2. Le système cosmique et l'expérience de visions et d'auditions « inexprimables »


de l'apôtre Paul font problème au protestant sobre et raisonnable du XXIe siècle.
Ils mettent en question notre conception de l'univers apparemment maîtrisée et
sécurisée scientifiquement...Il reste vrai que la foi chrétienne ne peut être réduite
à une morale raisonnable et à une psychologie compréhensible et manipulable.
Annoncer le mystère de la grâce de Dieu n'est possible qu'en gardant ouverte la
fenêtre vers l'inconnu qui échappe à la raison humaine.

IV. Pistes pour l'actualisation.

1. Faire l'apologie de l'apostolat de Paul. Paul est chrétien comme tout chrétien.
Mais ce serait le méconnaître que d'en faire le modèle auquel tout chrétien aurait
à se conformer. Sa spécificité apostolique c'est d'être chargé par le Seigneur de
transmettre aux humains de tous les lieux et de tous les temps ce message : «
Ma grâce vous suffit, ma puissance donne toute sa mesure dans la faiblesse ».
Les uns dévalorisent ce message en le déclarant « paulinien », donc opinion
personnelle de cet homme, mais non « Parole du Seigneur ». D'autres, qui ne
veulent se laisser convaincre que par des "expériences spirituelles ou occultes
extraordinaires " le déclarent «insuffisant» parce que "trop théologique".

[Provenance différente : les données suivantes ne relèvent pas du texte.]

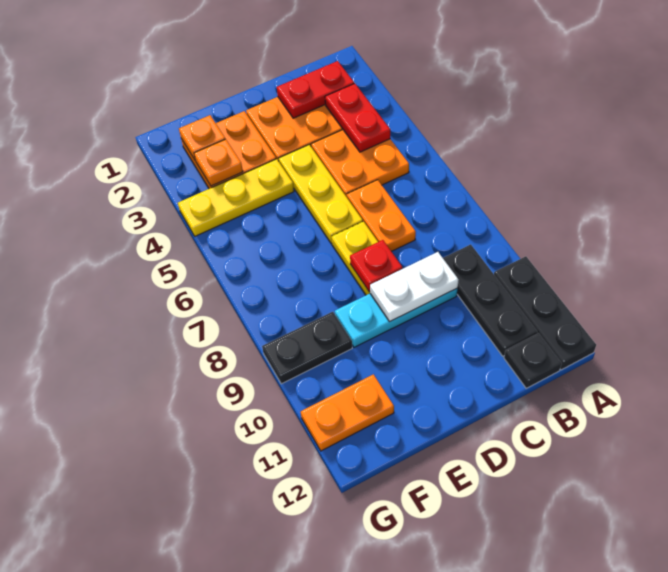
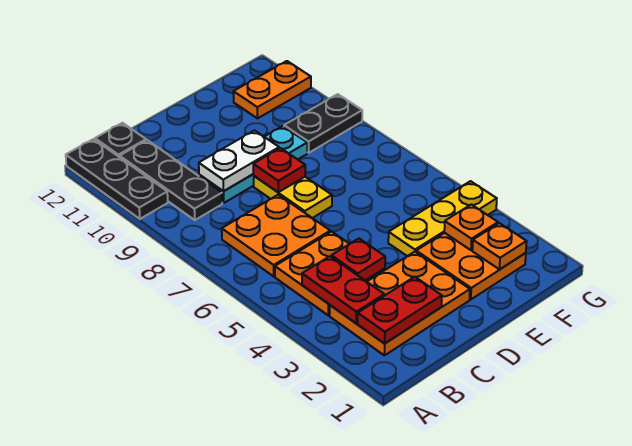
none -> red plate C4 level 2
orange plate C6:C7 level 1 -> orange plate B6:C7 level 1
yellow plate D4:D6 level 1 -> none

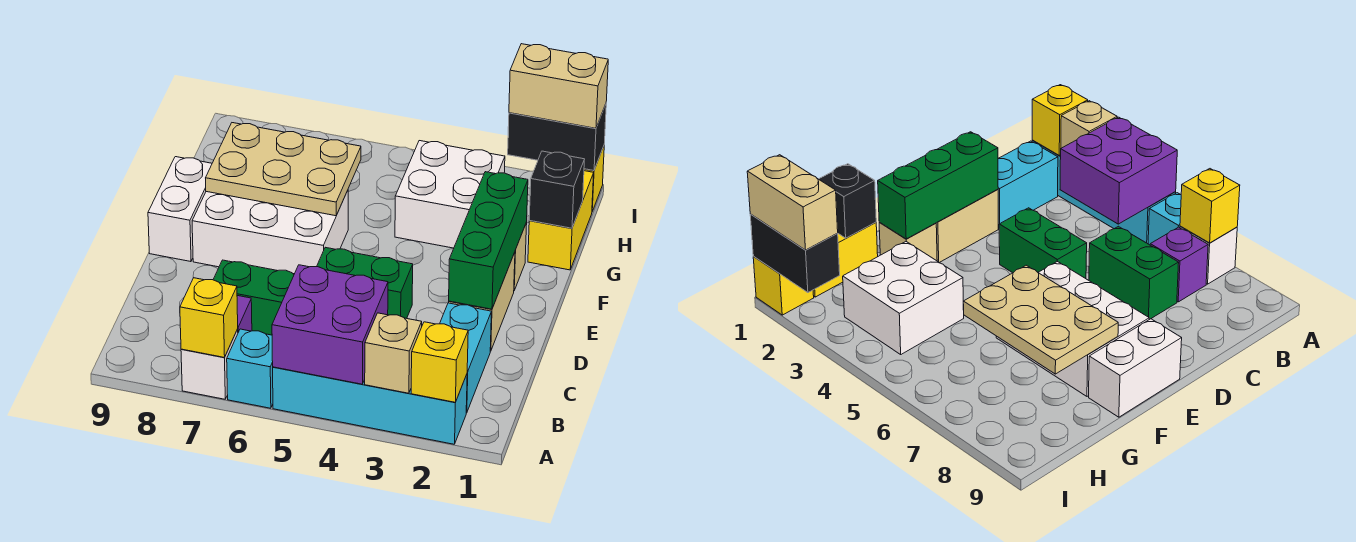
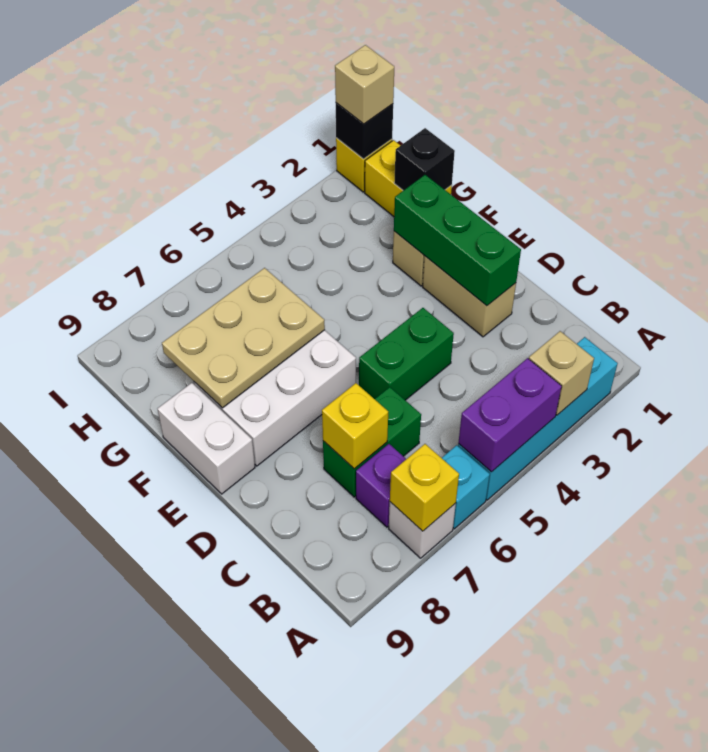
yellow brick A2 level 2 -> yellow brick C7 level 2
purple brick A4:B5 level 2 -> purple brick A4:A5 level 2
cyan brick B2:C2 level 1 -> none
white brick G3:H4 level 1 -> none
black brick I1:I2 level 2 -> black brick I1 level 2
tan brick I1:I2 level 3 -> tan brick I1 level 3

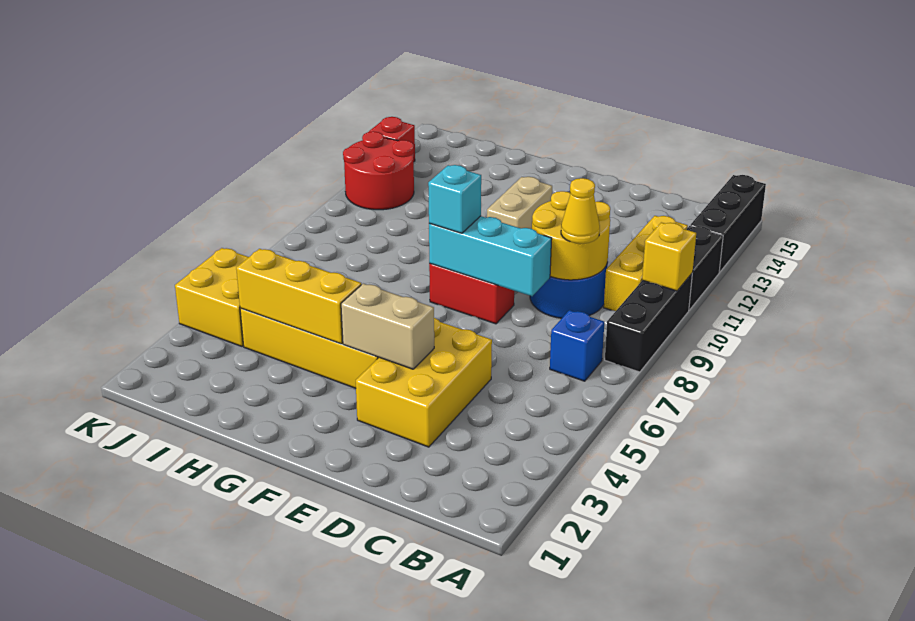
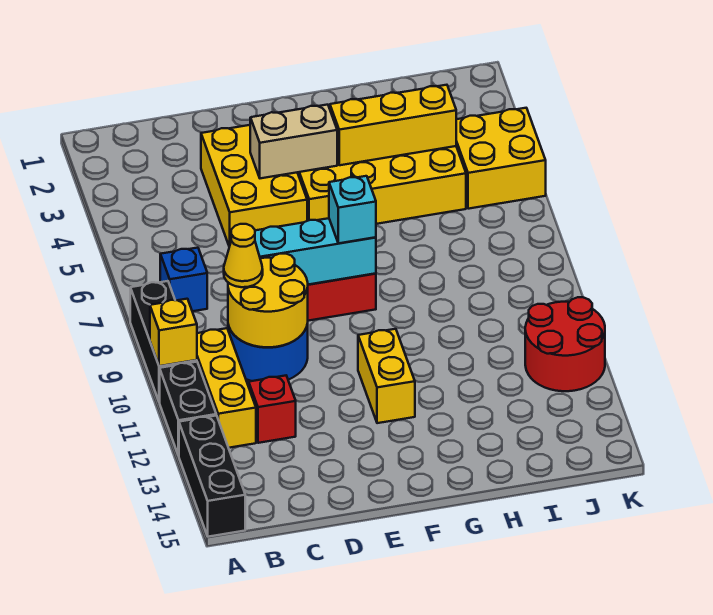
tan brick F11:F12 level 1 -> yellow brick F11:F12 level 1
red brick K13 level 1 -> red brick C12 level 1

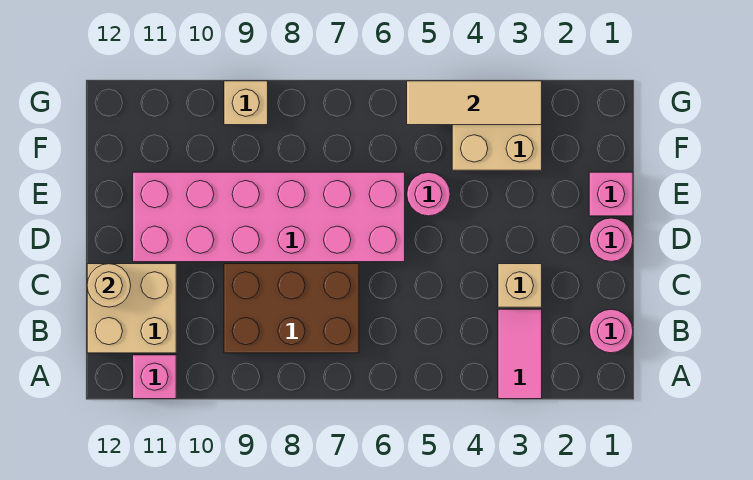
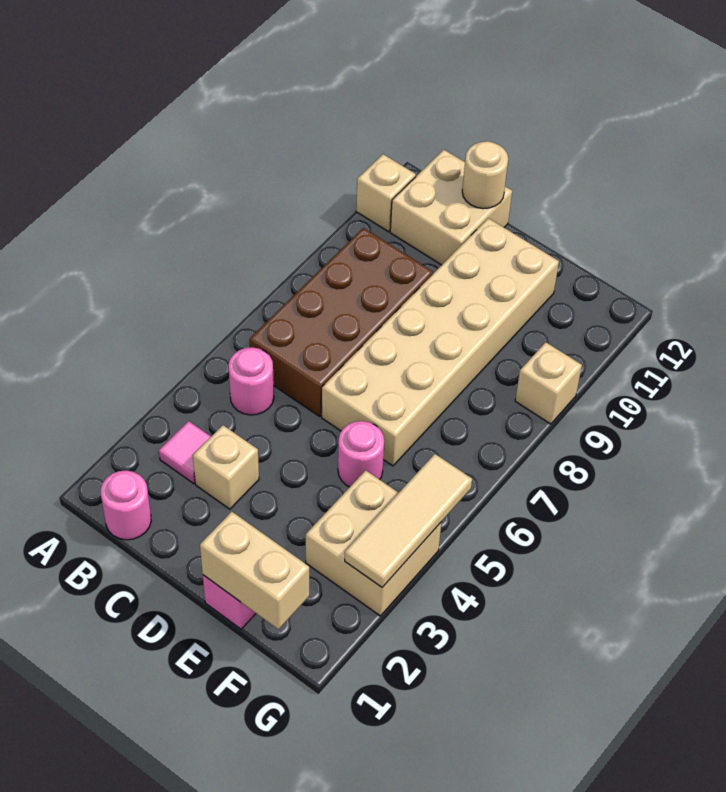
pink tile A3:B3 level 1 -> pink tile B3 level 1
pink brick A11 level 1 -> tan brick A11 level 1
brown brick B7:C9 level 1 -> brown brick B6:C9 level 1
pink round brick D1 level 1 -> pink round brick B5 level 1
pink brick D6:E11 level 1 -> tan brick D6:E11 level 1
none -> tan brick E1:F1 level 2

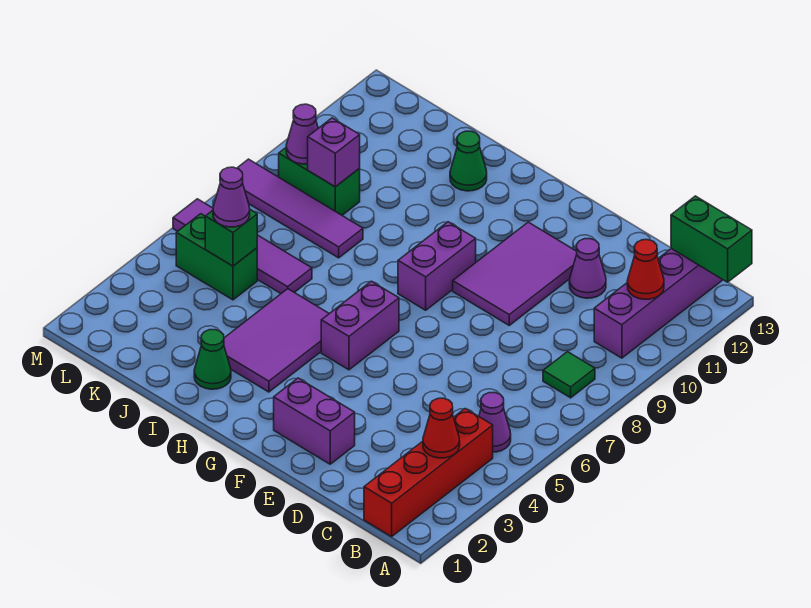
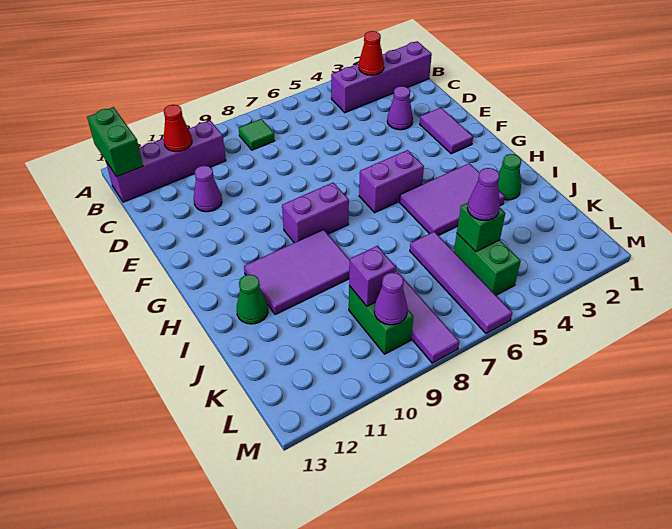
red brick B1:B4 level 1 -> purple brick B1:B4 level 1
purple cone B5 level 1 -> purple cone D3 level 1
purple brick E2:F2 level 1 -> purple tile E2:F2 level 1
purple tile E9:F11 level 1 -> purple tile H9:I11 level 1

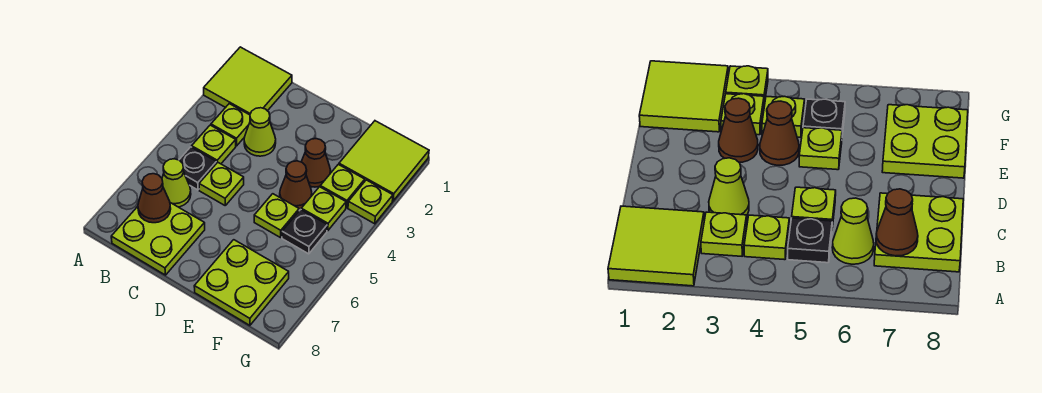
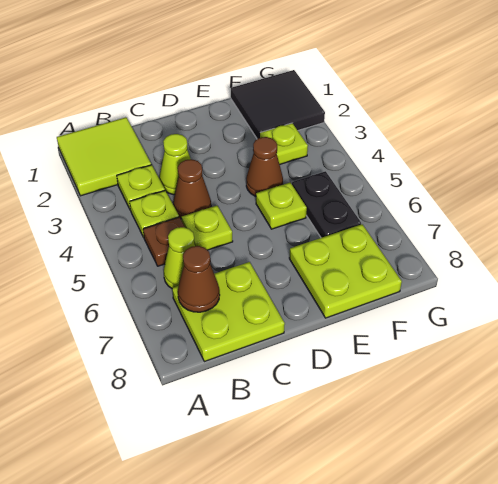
black plate B5 level 1 -> brown plate B5 level 1
brown cone E3 level 1 -> brown cone C4 level 1
lime tile F1:G2 level 1 -> black tile F1:G2 level 1
lime plate F4 level 1 -> none
black plate F5 level 1 -> black plate F5:F6 level 1
lime plate G3 level 1 -> none

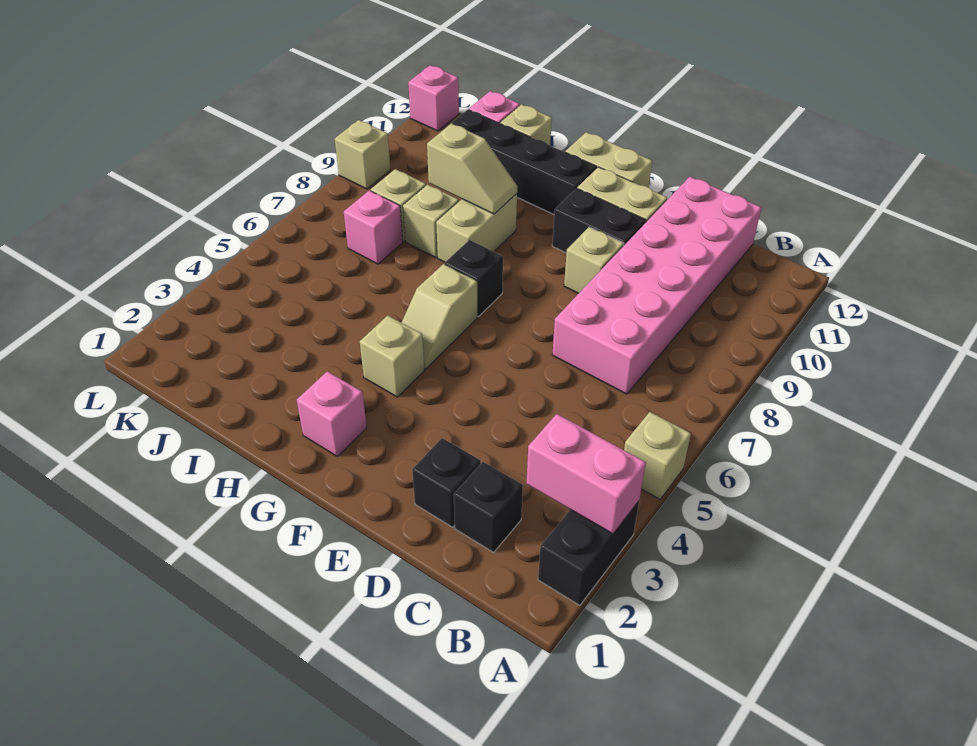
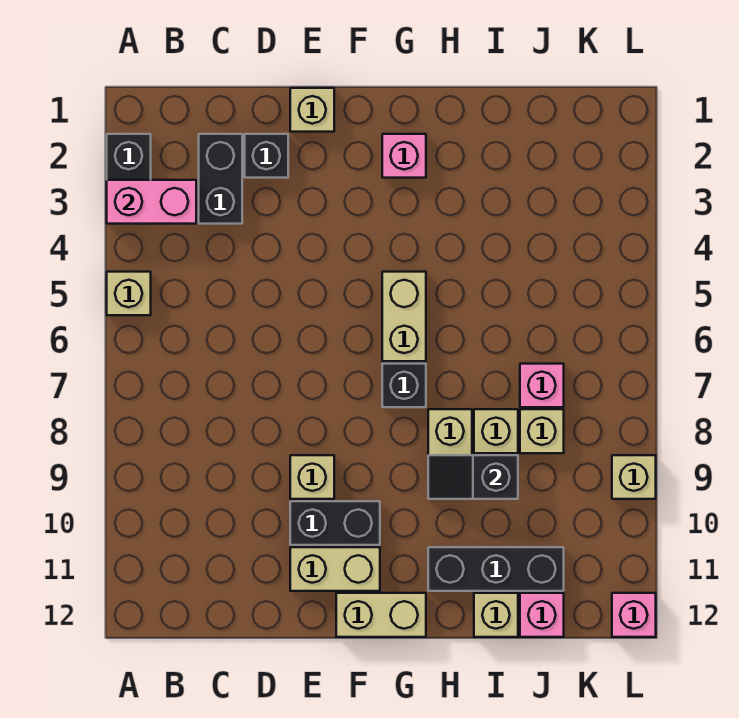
black brick C2 level 1 -> black brick C2:C3 level 1
pink brick C7:D12 level 1 -> none
tan brick G4 level 1 -> tan brick E1 level 1
tan slope G5:G6 level 1 top 6 -> tan brick G5:G6 level 1
black brick G11:J11 level 1 -> black brick H11:J11 level 1
tan slope H9:I9 level 2 top I -> black slope H9:I9 level 2 top I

2. Les oeuvres de Dieu se manifestent de plusieurs manières. Les Eglises


redécouvrent ça et là avec joie et reconnaissance le charisme de la guérison de
l'Eglise primitive. Il peut arriver que les oeuvres de Dieu se manifestent comme
dans la guérison de l'aveugle-né de Jean 9 (manifestation qui d'ailleurs n'a pas
ouvert les yeux des pharisiens...) Mais le refus de la guérison à Paul (malgré son
intense prière) nous rappelle que par le non-exaucement Dieu peut manifester
encore plus clairement que le miracle la force de sa grâce. Paul serait-il aussi
convaincant sans sa "faiblesse" ?

3. Vivre la nouvelle vie dans l'ancien monde. Paul connaît "l'homme enlevé", celui
qui connaît l'autre monde, l'autre réalité, qui participe à la nouvelle création
(5,17). Oui l'homme futur existe.
Alors la tentation de « décoller » est là. Les spiritualistes, les illuminés et autres
exaltés s'élèvent. Ils sont bien obligés de reconnaître que tout ce qui est corporel
et terrestre est encore là, malheureusement, mais pour eux cela ne compte plus !
L'espérance donnée par la grâce de celui qui s'est dépouillé lui-même (Phil.2) par
contre ne fait pas décoller Paul, mais lui donne le courage "d'atterrir", d'assumer
pleinement la faiblesse. Faire confiance à la promesse que la puissance du
Seigneur donne sa mesure dans la faiblesse, c'est protester contre ceux qui ne
laissent vivre que ceux qui sont forts parce qu'ils ne croient qu'en la force des
forts !

4. Faire le lien avec l'Evangile (Luc 8,4-8) et l'Epître (Hebr. 4,12-13) du


dimanche Sexagesimae. La parabole de la semence décrit un contraste :
apparemment la semence est à perte. Et pourtant la récolte est au centuple.
L'épître dit que la parole de Dieu, qui pourtant peut être considérée comme
"parole en l'air", est terriblement efficace ! C'est le message d'espérance pour
tous ceux qui aujourd'hui dans la faiblesse de l'Eglise et dans leurs propres
faiblesses doutent et qui pourtant sont appelés à annoncer au monde entier que
seule la grâce de Dieu est son salut !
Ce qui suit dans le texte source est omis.